TASK ITEM: Every entry must come back exactly as it was given.

Segment Start: DATASET EXTRACT

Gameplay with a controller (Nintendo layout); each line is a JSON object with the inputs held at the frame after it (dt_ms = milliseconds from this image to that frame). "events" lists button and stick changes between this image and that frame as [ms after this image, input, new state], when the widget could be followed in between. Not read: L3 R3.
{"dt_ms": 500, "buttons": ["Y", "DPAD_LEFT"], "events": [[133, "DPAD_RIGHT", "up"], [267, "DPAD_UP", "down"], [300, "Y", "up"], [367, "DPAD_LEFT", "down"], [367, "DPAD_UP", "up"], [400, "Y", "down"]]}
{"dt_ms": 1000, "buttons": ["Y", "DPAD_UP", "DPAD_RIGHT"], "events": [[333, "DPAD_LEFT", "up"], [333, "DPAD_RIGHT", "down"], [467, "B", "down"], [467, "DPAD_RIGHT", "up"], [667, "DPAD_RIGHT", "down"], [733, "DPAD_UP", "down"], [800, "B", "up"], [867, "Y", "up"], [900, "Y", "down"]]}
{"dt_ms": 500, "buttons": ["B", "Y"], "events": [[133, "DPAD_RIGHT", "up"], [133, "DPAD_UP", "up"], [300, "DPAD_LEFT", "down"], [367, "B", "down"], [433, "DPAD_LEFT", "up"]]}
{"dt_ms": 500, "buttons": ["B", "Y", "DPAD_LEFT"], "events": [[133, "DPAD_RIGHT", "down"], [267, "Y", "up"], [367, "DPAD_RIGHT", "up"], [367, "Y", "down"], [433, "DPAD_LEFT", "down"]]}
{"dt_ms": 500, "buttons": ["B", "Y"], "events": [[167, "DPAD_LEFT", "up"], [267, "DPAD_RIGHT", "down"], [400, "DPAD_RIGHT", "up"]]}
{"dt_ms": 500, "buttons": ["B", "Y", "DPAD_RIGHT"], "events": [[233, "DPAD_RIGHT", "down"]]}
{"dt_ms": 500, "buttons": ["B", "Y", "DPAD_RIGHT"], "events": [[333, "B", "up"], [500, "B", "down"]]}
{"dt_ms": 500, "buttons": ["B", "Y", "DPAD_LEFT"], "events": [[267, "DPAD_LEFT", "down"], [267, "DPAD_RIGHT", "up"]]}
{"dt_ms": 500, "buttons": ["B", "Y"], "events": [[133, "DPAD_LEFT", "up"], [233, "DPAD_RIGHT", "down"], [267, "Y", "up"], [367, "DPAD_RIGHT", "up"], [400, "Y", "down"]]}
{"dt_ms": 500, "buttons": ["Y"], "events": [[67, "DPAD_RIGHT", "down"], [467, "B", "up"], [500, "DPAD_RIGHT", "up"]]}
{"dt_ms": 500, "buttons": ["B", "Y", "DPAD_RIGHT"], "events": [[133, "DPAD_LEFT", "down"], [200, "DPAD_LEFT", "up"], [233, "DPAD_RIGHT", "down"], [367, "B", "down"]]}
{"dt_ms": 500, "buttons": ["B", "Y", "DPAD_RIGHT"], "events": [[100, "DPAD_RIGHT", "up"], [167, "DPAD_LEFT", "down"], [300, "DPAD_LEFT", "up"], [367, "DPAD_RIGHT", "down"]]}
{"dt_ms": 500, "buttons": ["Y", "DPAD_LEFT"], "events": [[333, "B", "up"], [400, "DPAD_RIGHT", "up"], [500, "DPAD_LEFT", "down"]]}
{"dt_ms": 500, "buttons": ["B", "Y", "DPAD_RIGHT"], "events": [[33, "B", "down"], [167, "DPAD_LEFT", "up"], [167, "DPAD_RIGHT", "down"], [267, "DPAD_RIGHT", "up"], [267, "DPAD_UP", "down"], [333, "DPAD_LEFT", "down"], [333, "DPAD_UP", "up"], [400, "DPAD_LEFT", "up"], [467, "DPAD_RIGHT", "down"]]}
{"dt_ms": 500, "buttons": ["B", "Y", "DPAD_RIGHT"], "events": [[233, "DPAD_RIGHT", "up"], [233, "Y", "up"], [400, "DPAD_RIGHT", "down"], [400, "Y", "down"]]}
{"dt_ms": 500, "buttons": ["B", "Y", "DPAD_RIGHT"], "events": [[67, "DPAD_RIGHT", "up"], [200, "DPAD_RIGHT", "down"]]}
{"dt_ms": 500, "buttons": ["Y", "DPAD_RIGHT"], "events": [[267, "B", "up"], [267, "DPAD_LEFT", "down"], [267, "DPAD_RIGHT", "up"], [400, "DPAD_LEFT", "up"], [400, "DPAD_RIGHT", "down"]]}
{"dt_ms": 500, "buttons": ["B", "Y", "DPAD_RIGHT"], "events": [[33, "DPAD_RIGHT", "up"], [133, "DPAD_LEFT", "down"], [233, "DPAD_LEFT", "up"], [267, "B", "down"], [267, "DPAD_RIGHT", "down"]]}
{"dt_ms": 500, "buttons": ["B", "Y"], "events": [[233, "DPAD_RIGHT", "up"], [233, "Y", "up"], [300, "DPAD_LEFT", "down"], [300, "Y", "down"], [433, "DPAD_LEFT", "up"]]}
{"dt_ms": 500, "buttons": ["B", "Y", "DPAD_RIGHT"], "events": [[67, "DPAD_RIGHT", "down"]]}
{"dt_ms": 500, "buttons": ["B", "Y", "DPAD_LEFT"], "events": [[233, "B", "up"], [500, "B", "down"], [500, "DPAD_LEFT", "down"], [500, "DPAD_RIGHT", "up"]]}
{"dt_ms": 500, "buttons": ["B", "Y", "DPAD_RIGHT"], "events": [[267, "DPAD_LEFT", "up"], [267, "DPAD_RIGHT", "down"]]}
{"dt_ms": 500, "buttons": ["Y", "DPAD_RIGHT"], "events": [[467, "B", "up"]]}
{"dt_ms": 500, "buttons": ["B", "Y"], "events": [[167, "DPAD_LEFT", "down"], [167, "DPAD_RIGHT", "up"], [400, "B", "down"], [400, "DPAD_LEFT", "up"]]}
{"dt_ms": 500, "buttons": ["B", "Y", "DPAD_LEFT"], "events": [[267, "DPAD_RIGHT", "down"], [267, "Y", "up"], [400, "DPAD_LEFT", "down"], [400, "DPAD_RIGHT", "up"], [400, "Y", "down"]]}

Segment End: DATASET EXTRACT

ANSWER AREA:
Gameplay with a controller (Nintendo layout); each line is a JSON object with the inputs held at the frame after it (dt_ms = milliseconds from this image to that frame). "events" lists button and stick changes between this image and that frame as [ms after this image, input, new state], when the widget could be followed in between. Not read: L3 R3.
{"dt_ms": 500, "buttons": ["Y", "DPAD_LEFT"], "events": [[133, "DPAD_RIGHT", "up"], [267, "DPAD_UP", "down"], [300, "Y", "up"], [367, "DPAD_LEFT", "down"], [367, "DPAD_UP", "up"], [400, "Y", "down"]]}
{"dt_ms": 1000, "buttons": ["Y", "DPAD_UP", "DPAD_RIGHT"], "events": [[333, "DPAD_LEFT", "up"], [333, "DPAD_RIGHT", "down"], [467, "B", "down"], [467, "DPAD_RIGHT", "up"], [667, "DPAD_RIGHT", "down"], [733, "DPAD_UP", "down"], [800, "B", "up"], [867, "Y", "up"], [900, "Y", "down"]]}
{"dt_ms": 500, "buttons": ["B", "Y"], "events": [[133, "DPAD_RIGHT", "up"], [133, "DPAD_UP", "up"], [300, "DPAD_LEFT", "down"], [367, "B", "down"], [433, "DPAD_LEFT", "up"]]}
{"dt_ms": 500, "buttons": ["B", "Y", "DPAD_LEFT"], "events": [[133, "DPAD_RIGHT", "down"], [267, "Y", "up"], [367, "DPAD_RIGHT", "up"], [367, "Y", "down"], [433, "DPAD_LEFT", "down"]]}
{"dt_ms": 500, "buttons": ["B", "Y"], "events": [[167, "DPAD_LEFT", "up"], [267, "DPAD_RIGHT", "down"], [400, "DPAD_RIGHT", "up"]]}
{"dt_ms": 500, "buttons": ["B", "Y", "DPAD_RIGHT"], "events": [[233, "DPAD_RIGHT", "down"]]}
{"dt_ms": 500, "buttons": ["B", "Y", "DPAD_RIGHT"], "events": [[333, "B", "up"], [500, "B", "down"]]}
{"dt_ms": 500, "buttons": ["B", "Y", "DPAD_LEFT"], "events": [[267, "DPAD_LEFT", "down"], [267, "DPAD_RIGHT", "up"]]}
{"dt_ms": 500, "buttons": ["B", "Y"], "events": [[133, "DPAD_LEFT", "up"], [233, "DPAD_RIGHT", "down"], [267, "Y", "up"], [367, "DPAD_RIGHT", "up"], [400, "Y", "down"]]}
{"dt_ms": 500, "buttons": ["Y"], "events": [[67, "DPAD_RIGHT", "down"], [467, "B", "up"], [500, "DPAD_RIGHT", "up"]]}
{"dt_ms": 500, "buttons": ["B", "Y", "DPAD_RIGHT"], "events": [[133, "DPAD_LEFT", "down"], [200, "DPAD_LEFT", "up"], [233, "DPAD_RIGHT", "down"], [367, "B", "down"]]}
{"dt_ms": 500, "buttons": ["B", "Y", "DPAD_RIGHT"], "events": [[100, "DPAD_RIGHT", "up"], [167, "DPAD_LEFT", "down"], [300, "DPAD_LEFT", "up"], [367, "DPAD_RIGHT", "down"]]}
{"dt_ms": 500, "buttons": ["Y", "DPAD_LEFT"], "events": [[333, "B", "up"], [400, "DPAD_RIGHT", "up"], [500, "DPAD_LEFT", "down"]]}
{"dt_ms": 500, "buttons": ["B", "Y", "DPAD_RIGHT"], "events": [[33, "B", "down"], [167, "DPAD_LEFT", "up"], [167, "DPAD_RIGHT", "down"], [267, "DPAD_RIGHT", "up"], [267, "DPAD_UP", "down"], [333, "DPAD_LEFT", "down"], [333, "DPAD_UP", "up"], [400, "DPAD_LEFT", "up"], [467, "DPAD_RIGHT", "down"]]}
{"dt_ms": 500, "buttons": ["B", "Y", "DPAD_RIGHT"], "events": [[233, "DPAD_RIGHT", "up"], [233, "Y", "up"], [400, "DPAD_RIGHT", "down"], [400, "Y", "down"]]}
{"dt_ms": 500, "buttons": ["B", "Y", "DPAD_RIGHT"], "events": [[67, "DPAD_RIGHT", "up"], [200, "DPAD_RIGHT", "down"]]}
{"dt_ms": 500, "buttons": ["Y", "DPAD_RIGHT"], "events": [[267, "B", "up"], [267, "DPAD_LEFT", "down"], [267, "DPAD_RIGHT", "up"], [400, "DPAD_LEFT", "up"], [400, "DPAD_RIGHT", "down"]]}
{"dt_ms": 500, "buttons": ["B", "Y", "DPAD_RIGHT"], "events": [[33, "DPAD_RIGHT", "up"], [133, "DPAD_LEFT", "down"], [233, "DPAD_LEFT", "up"], [267, "B", "down"], [267, "DPAD_RIGHT", "down"]]}
{"dt_ms": 500, "buttons": ["B", "Y"], "events": [[233, "DPAD_RIGHT", "up"], [233, "Y", "up"], [300, "DPAD_LEFT", "down"], [300, "Y", "down"], [433, "DPAD_LEFT", "up"]]}
{"dt_ms": 500, "buttons": ["B", "Y", "DPAD_RIGHT"], "events": [[67, "DPAD_RIGHT", "down"]]}
{"dt_ms": 500, "buttons": ["B", "Y", "DPAD_LEFT"], "events": [[233, "B", "up"], [500, "B", "down"], [500, "DPAD_LEFT", "down"], [500, "DPAD_RIGHT", "up"]]}
{"dt_ms": 500, "buttons": ["B", "Y", "DPAD_RIGHT"], "events": [[267, "DPAD_LEFT", "up"], [267, "DPAD_RIGHT", "down"]]}
{"dt_ms": 500, "buttons": ["Y", "DPAD_RIGHT"], "events": [[467, "B", "up"]]}
{"dt_ms": 500, "buttons": ["B", "Y"], "events": [[167, "DPAD_LEFT", "down"], [167, "DPAD_RIGHT", "up"], [400, "B", "down"], [400, "DPAD_LEFT", "up"]]}
{"dt_ms": 500, "buttons": ["B", "Y", "DPAD_LEFT"], "events": [[267, "DPAD_RIGHT", "down"], [267, "Y", "up"], [400, "DPAD_LEFT", "down"], [400, "DPAD_RIGHT", "up"], [400, "Y", "down"]]}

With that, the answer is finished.